La propaganda está activada por ambos bandos. Al desfile de combatientes suníes del Estado Islámico de Irak y Siria (EIIL) se sucede el de los mercenarios que ha conseguido congregar, bajo la defensa del chiísmo, el primer ministro, Nuri Al Maliki, junto a las milicias iraníes que ya operaban en el país. El objetivo de EIIL es aniquilar a los herejes y, por tanto, a los creyentes chiíes. El del Gobierno, dice, la lucha contra el terrorismo, pero lo cierto es que, «entre los insurgentes hay un alto porcentaje de antiguos oficiales de Sadam Huseín y el Baaz», aclara el analista iraquí, Haitham Numan. De hecho, los combates fratricidas entre grupos de insurgentes suníes ya han comenzado y 17 combatientes murieron ayer en la provincia de Kirkuk.

Hasta el principal líder chií de Irak, Alí al Sistani, se ha sumado a la presión contra Al Maliki para que ceda el poder y abra una alternativa política ante la debilidad institucional del país. Desde las elecciones de abril, el vencedor Al Maliki intenta formar Gobierno para un tercer mandato sin conseguir el apoyo necesario. No satisface a kurdos, ni por supuesto a los suníes, ni siquiera al Bloque de los Libres, liderado por el poderoso clérigo chií Muqtada al Sadr, que le ha acusado de querer imponer una nueva dictadura. Ahora, también se le acuse de haber llevado al país a la actual crisis.
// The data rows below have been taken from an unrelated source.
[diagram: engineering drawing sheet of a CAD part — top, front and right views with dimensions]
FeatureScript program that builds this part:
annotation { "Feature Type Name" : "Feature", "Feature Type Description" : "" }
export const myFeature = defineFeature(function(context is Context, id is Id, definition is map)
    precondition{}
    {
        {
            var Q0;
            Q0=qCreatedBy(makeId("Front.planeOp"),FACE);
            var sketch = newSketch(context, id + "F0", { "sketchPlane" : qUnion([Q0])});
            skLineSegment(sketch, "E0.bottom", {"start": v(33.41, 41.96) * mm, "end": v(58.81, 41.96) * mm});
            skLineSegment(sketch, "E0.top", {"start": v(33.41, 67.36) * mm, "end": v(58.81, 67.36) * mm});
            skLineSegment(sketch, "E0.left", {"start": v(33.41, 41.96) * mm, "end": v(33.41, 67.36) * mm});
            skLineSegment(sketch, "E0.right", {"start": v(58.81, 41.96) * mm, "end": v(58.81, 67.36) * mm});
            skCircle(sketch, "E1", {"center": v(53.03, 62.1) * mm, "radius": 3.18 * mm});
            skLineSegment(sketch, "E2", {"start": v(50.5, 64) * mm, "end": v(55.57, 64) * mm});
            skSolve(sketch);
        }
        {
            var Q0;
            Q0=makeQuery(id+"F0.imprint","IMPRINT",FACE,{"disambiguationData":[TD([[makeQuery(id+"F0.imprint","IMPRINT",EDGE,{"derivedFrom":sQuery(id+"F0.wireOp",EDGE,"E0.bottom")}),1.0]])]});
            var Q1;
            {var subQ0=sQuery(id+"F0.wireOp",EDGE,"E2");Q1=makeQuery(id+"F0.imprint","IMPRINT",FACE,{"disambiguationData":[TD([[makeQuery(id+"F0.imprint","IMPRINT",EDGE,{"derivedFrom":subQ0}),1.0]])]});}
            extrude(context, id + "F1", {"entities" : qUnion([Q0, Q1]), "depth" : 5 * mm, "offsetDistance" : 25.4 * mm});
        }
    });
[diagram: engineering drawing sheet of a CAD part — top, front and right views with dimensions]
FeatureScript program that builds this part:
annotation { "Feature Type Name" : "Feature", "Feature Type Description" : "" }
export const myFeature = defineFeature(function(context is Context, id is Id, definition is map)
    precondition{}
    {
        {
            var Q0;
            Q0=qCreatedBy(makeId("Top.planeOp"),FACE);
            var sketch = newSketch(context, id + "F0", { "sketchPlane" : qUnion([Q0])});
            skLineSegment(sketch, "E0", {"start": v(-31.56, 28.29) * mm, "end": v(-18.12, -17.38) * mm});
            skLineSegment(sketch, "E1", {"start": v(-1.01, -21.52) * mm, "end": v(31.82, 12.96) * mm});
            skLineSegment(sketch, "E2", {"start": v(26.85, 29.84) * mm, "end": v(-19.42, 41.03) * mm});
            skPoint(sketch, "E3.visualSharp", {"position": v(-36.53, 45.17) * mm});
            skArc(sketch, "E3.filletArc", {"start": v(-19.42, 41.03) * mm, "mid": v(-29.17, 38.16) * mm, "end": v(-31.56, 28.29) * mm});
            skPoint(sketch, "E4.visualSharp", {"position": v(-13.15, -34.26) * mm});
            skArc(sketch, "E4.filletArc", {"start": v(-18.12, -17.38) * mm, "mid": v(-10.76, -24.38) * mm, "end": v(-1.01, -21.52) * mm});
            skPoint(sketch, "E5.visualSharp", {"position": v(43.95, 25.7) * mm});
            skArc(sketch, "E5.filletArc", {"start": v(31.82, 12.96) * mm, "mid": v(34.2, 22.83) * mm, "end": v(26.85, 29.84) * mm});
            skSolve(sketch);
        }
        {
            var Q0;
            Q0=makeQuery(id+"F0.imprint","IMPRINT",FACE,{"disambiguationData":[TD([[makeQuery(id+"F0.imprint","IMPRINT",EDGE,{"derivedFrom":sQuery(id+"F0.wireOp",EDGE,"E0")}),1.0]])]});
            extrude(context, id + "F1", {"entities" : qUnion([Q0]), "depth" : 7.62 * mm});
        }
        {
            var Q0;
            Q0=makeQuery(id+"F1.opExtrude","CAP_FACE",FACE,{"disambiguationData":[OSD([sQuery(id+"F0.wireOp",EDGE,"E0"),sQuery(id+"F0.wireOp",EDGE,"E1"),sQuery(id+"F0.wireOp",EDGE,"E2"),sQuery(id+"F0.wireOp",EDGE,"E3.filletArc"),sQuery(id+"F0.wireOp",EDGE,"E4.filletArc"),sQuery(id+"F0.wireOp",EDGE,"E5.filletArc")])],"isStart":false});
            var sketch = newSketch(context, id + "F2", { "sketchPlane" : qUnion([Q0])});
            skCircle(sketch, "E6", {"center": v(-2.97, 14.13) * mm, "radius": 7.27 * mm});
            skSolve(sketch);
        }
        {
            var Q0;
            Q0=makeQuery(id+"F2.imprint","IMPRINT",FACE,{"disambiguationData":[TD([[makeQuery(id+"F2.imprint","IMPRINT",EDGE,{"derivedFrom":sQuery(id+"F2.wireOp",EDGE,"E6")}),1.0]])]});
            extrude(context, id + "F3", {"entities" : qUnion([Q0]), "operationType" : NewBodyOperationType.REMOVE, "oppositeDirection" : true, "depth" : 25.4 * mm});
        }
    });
«Irán se empeñó en que Al Maliki se quedara, pero creo que se ha dado cuenta de que no tiene el mismo poder que hace cuatro años», aclara Numan para dar luz a un entramado político en el que hace dos semanas irrumpió EIIL y se hizo con el control de vastos territorios del norte y el centro del país, acercándose peligrosamente a Bagdad.

EIIL ya estaba en Irak desde enero controlando la provincia de Anbar, mientras consolidaba su presencia en Siria, hasta que ayer consiguieron conectar por carretera las zonas de los dos países bajo su control, con la toma del estratégico puesto fronterizo de Al Qaem. Como ahora hace en Irak, comenzó luchando en Siria mezclado con los grupos armados opositores contra el régimen de Bachar al Asad. Hasta que decidió llevar a cabo sus propias operaciones, de extrema violencia, al margen de la matriz terrorista de Al Qaida. Se enfrentó a otros grupos extremistas y fue expulsado de Al Qaida y acusado de estar más pendiente de crear un emirato transnacional que de luchar contra régimen sirio.

Un conflicto activado

Así lo hizo, y saltó a Irak, expandiendo la amenaza del terrorismo en la región. Sin embargo, la comunidad internacional y Estados Unidos no termina de intervenir porque hacerlo beneficia a las alianzas chiíes. «La guerra está activa, cada facción se está preparando así mismo y no veo que la gente está pensando ya en un solo Irak», valora Numan.

El resultado es que el balance de poderes sectarios está allanando el camino a la expansión yihadista. «Creo que ahora se está intentando volver a una tercera vía, quizá a buscar el apoyo de los líderes tribales iraquíes, porque tienen que luchar contra los yihadistas, pero a su vez evitar el apoyo al eje chií de la región».